I am looking for pure calculus solution for computing the second cohomology class $H^2(\mathbb{R}^2-\{p , q\}, \mathbb{R})$ i.e. plane with two points removed.
I know that every closed $2$-form is exact for $\mathbb{R}^2-\{p , q\}$, but I cannot find the explicit $1$-form for every $2$-form that under the exterior derivative produces the $2$-form. I want to "integrate" the $2$-form and get the $1$-form by "d" operator. Note you have to somehow integrate "around" the points.
This is a problem from page 19 of Bott and Tu. I am trying to read the book on my own which would not be brought up in May if this was a Spring course.
The plane with two points removed retracts to a wedge of circles. Start at $p$ and gradually unfold , i.e., make the hole about $p$ larger. Do the same with $q$ simultaneously. Maybe doing this in a square first will help. Then, by homotopy invariance, the homology of $\mathbb R^2 -$ {$p,q$} is that of a wedge of two circles.

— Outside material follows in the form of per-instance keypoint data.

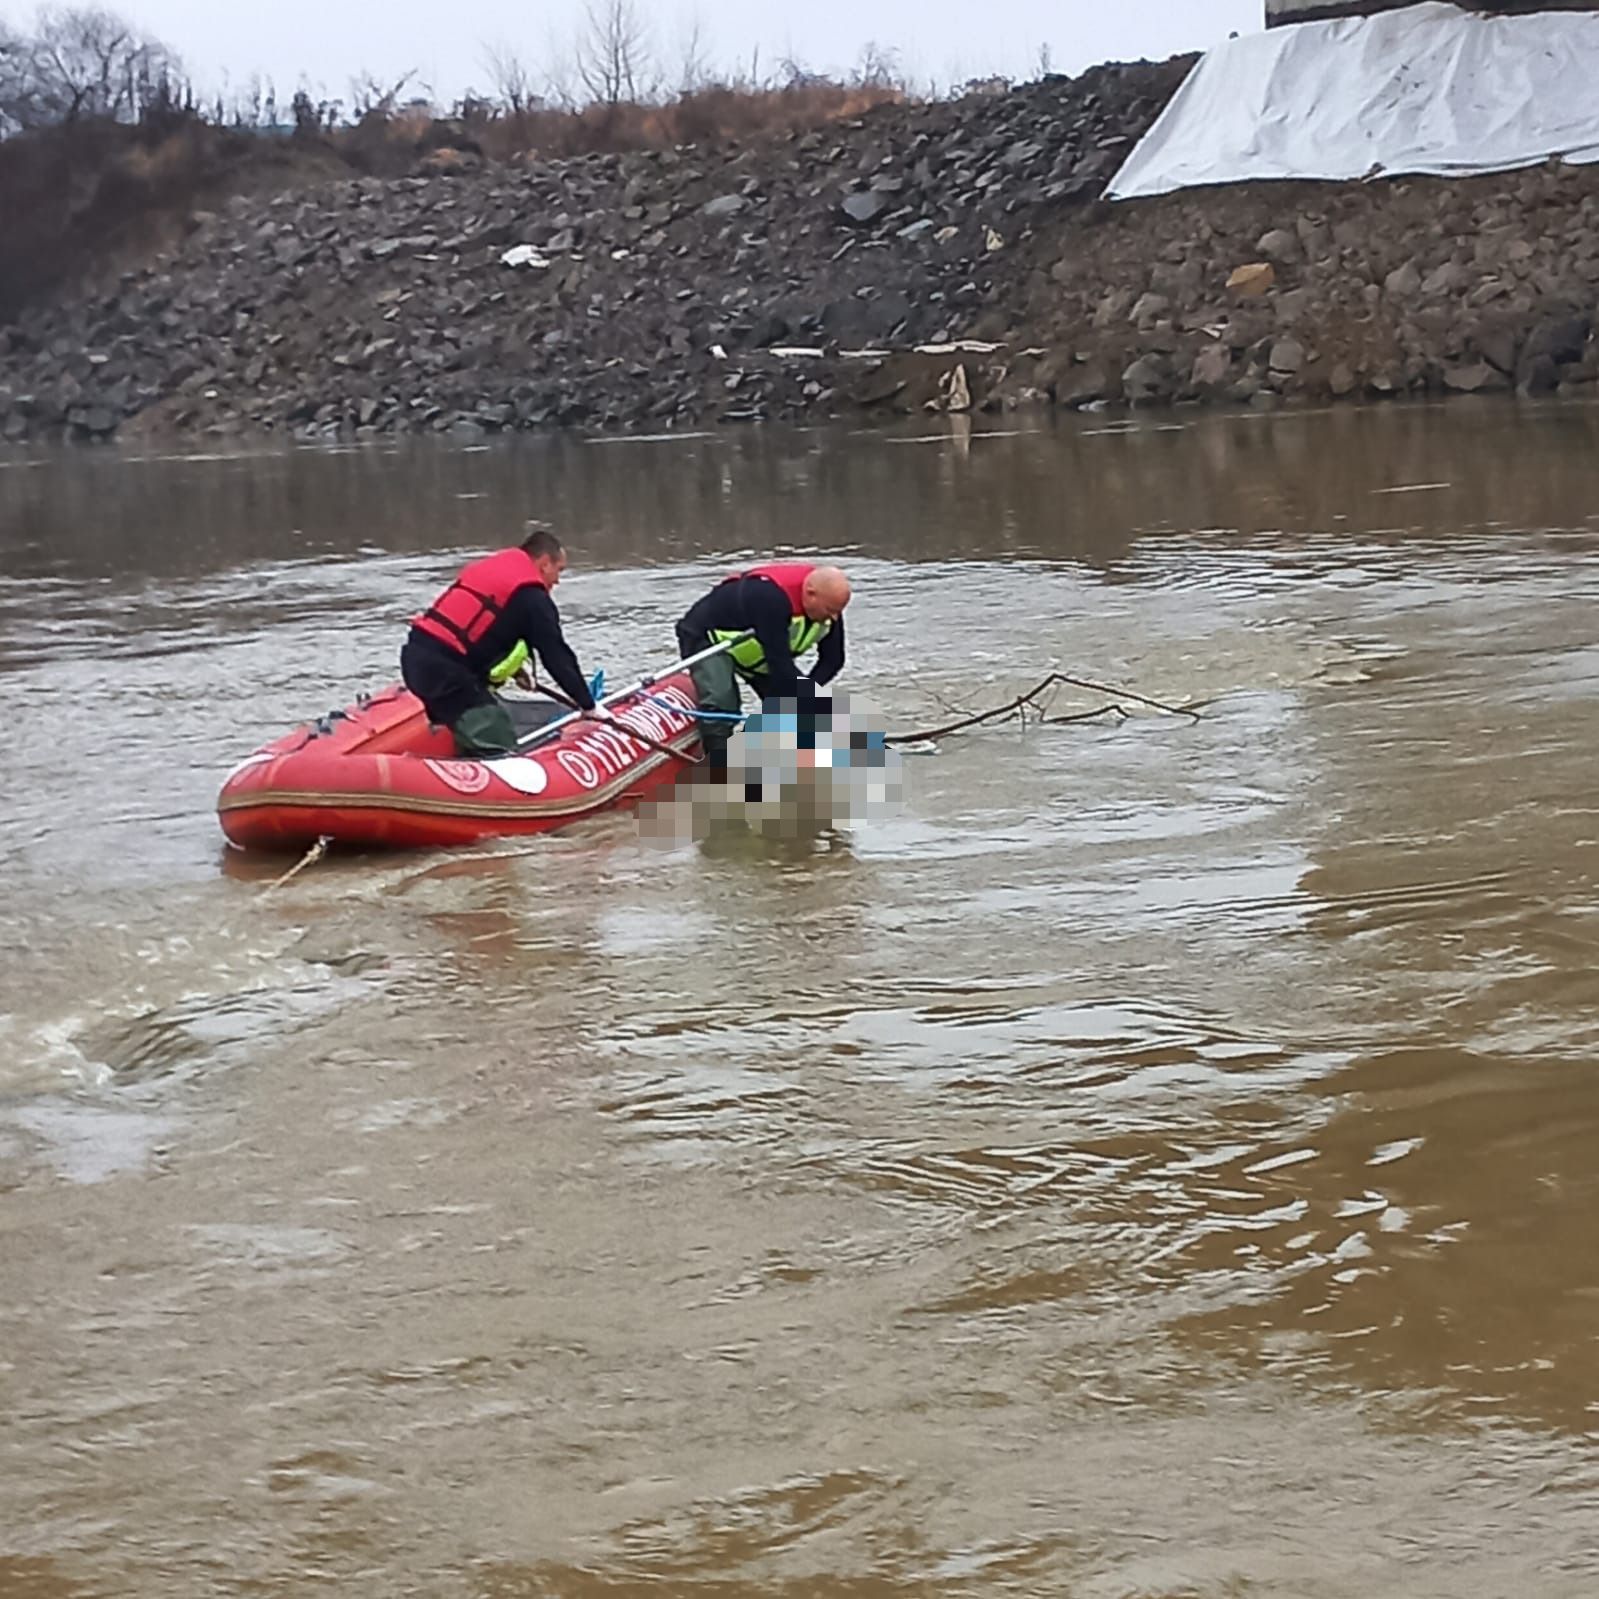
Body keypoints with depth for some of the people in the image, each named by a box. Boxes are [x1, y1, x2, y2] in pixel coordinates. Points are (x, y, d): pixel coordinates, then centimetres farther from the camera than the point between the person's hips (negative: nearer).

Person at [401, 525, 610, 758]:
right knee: (498, 749, -9)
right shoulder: (532, 598, -4)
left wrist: (512, 669, 35)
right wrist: (589, 706, 4)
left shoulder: (487, 568, 23)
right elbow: (557, 657, -3)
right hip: (444, 669, -9)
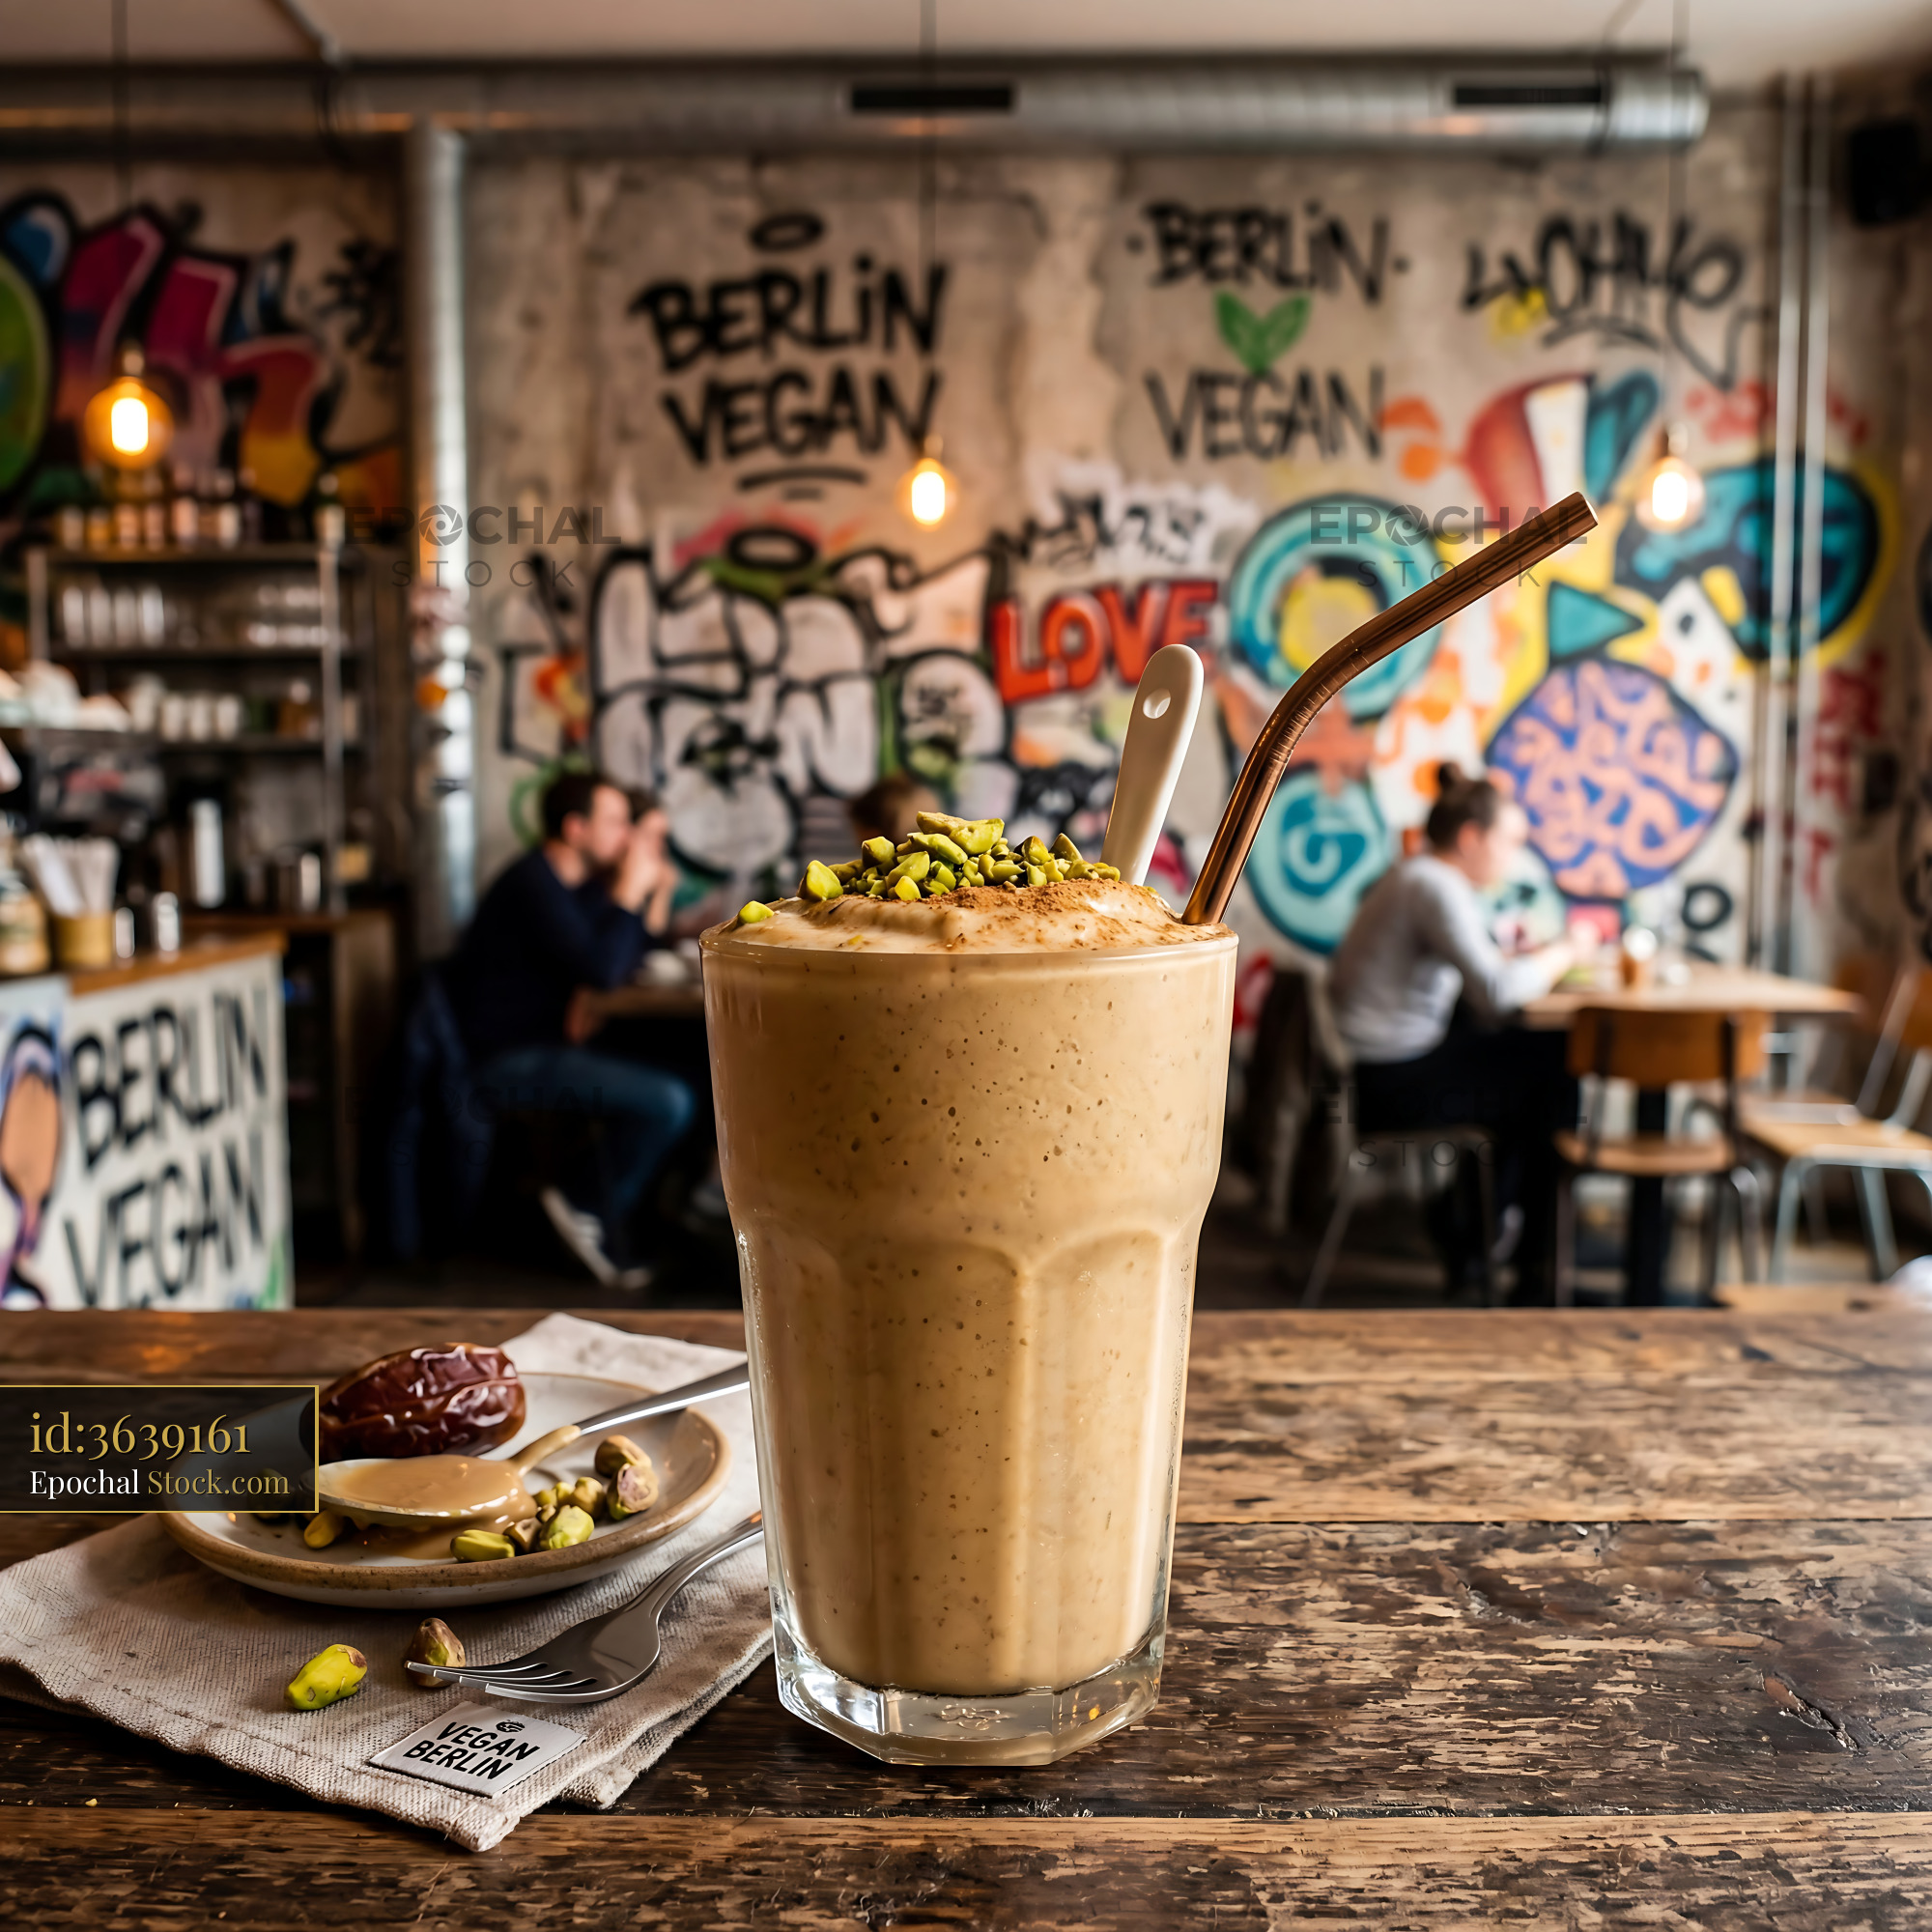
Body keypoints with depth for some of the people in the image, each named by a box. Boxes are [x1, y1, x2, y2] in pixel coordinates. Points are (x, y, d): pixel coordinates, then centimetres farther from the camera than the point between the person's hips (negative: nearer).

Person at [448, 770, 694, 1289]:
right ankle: (596, 1211, 3)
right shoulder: (534, 883, -17)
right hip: (504, 1061, -10)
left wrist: (652, 896, 2)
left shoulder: (582, 882, 14)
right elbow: (601, 971, -25)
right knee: (669, 1101, -19)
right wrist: (630, 890, -15)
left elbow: (624, 966, 13)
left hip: (535, 1046, 10)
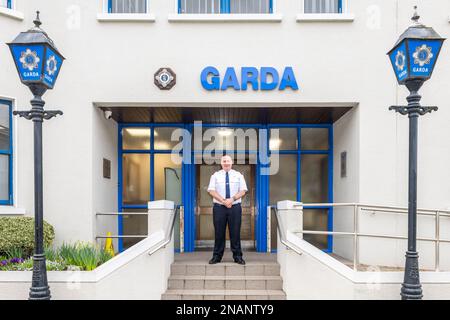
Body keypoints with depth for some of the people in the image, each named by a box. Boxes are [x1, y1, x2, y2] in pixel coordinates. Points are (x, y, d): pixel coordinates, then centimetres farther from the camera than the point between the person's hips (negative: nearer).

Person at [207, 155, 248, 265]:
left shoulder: (238, 175, 8)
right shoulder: (215, 175, 7)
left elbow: (243, 191, 2)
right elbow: (212, 191, -3)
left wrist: (232, 199, -15)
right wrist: (223, 201, -15)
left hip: (235, 207, 0)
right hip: (219, 207, 0)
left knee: (235, 232, 1)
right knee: (219, 232, 2)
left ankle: (237, 256, 9)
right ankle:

For the top homology alone, you just need to decide if $\mathbb R^2 -$ $p,q$ is orientable or not.
If you prefer something more computational, you may want to use the Mayer-Vietoris sequence, and it would help if you accept that the plane minus a point, equivalently, the plane minus a disk retracts to $S^1$, and you know the (co)homology of $\mathbb R^2$. I can only think of one decomposition for using Mayer-Vietoris.